##### Given information #####

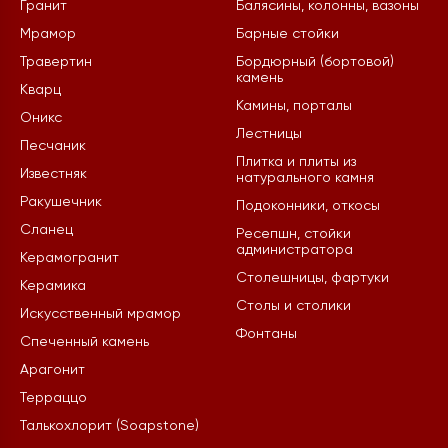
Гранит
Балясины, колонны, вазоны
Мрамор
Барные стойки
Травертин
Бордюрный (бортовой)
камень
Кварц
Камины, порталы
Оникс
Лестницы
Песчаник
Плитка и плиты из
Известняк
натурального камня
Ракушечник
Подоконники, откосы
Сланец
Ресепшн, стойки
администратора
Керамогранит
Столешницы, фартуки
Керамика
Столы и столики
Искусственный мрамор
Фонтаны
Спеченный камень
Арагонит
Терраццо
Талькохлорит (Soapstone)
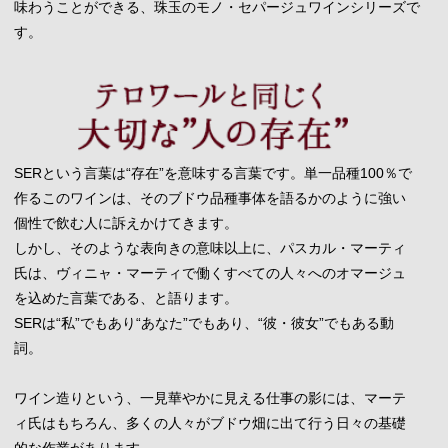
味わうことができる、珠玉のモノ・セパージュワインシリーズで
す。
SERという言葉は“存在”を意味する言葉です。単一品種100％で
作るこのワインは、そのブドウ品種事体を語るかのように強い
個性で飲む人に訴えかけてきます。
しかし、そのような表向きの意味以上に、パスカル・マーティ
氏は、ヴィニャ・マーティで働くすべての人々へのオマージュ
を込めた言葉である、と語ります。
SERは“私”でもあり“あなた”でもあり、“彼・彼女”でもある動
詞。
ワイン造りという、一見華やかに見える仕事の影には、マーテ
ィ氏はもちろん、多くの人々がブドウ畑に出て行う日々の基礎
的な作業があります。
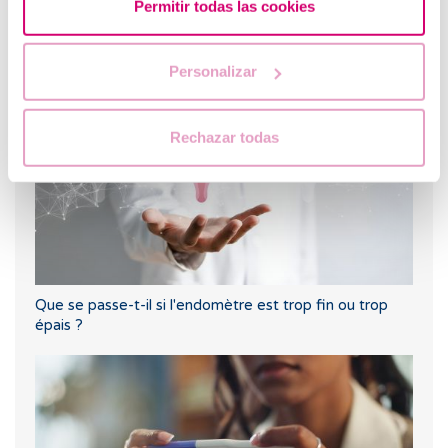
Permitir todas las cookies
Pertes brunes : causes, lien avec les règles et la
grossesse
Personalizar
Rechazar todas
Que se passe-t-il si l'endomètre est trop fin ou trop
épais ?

#####
##### Given information #####

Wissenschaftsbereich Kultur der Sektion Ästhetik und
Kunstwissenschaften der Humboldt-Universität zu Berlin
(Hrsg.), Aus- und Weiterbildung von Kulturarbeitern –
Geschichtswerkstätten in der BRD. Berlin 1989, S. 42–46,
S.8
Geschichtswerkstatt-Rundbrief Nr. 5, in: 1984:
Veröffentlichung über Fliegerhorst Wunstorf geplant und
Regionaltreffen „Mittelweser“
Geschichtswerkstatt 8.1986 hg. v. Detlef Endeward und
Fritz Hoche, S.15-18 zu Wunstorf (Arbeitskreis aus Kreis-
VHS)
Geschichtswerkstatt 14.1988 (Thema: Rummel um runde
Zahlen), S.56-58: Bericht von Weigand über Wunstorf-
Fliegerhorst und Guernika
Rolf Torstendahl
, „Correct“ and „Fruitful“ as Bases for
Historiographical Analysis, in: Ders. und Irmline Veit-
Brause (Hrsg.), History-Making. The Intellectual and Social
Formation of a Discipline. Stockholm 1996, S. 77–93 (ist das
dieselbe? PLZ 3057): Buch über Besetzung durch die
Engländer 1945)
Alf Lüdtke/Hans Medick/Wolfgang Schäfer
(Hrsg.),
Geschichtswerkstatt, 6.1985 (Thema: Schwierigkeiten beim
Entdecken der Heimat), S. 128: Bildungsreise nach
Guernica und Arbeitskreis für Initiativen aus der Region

#####
##### Given information #####

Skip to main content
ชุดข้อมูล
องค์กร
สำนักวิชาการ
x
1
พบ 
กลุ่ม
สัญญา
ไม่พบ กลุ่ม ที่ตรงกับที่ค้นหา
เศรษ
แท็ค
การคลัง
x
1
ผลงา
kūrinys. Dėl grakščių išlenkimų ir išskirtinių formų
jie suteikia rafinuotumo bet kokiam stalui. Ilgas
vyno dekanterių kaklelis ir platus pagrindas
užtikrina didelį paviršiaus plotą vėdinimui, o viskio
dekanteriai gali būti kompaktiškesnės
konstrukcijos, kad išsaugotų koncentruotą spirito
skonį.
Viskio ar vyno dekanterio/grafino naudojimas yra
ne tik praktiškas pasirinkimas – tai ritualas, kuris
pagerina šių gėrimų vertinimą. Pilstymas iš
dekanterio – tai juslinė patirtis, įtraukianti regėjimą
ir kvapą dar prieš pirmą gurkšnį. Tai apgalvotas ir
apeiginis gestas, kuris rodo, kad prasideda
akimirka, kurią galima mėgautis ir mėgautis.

#####

→ Exercise objective: Copy the lines above exactly. Start with the line containing "ไม่พบ กลุ่ม ที่ตรงกับที่ค้นหา", end with the line containing "akimirka, kurią galima mėgautis ir mėgautis.", and include both.

→ The completed task:
ไม่พบ กลุ่ม ที่ตรงกับที่ค้นหา
เศรษ
แท็ค
การคลัง
x
1
ผลงา
kūrinys. Dėl grakščių išlenkimų ir išskirtinių formų
jie suteikia rafinuotumo bet kokiam stalui. Ilgas
vyno dekanterių kaklelis ir platus pagrindas
užtikrina didelį paviršiaus plotą vėdinimui, o viskio
dekanteriai gali būti kompaktiškesnės
konstrukcijos, kad išsaugotų koncentruotą spirito
skonį.
Viskio ar vyno dekanterio/grafino naudojimas yra
ne tik praktiškas pasirinkimas – tai ritualas, kuris
pagerina šių gėrimų vertinimą. Pilstymas iš
dekanterio – tai juslinė patirtis, įtraukianti regėjimą
ir kvapą dar prieš pirmą gurkšnį. Tai apgalvotas ir
apeiginis gestas, kuris rodo, kad prasideda
akimirka, kurią galima mėgautis ir mėgautis.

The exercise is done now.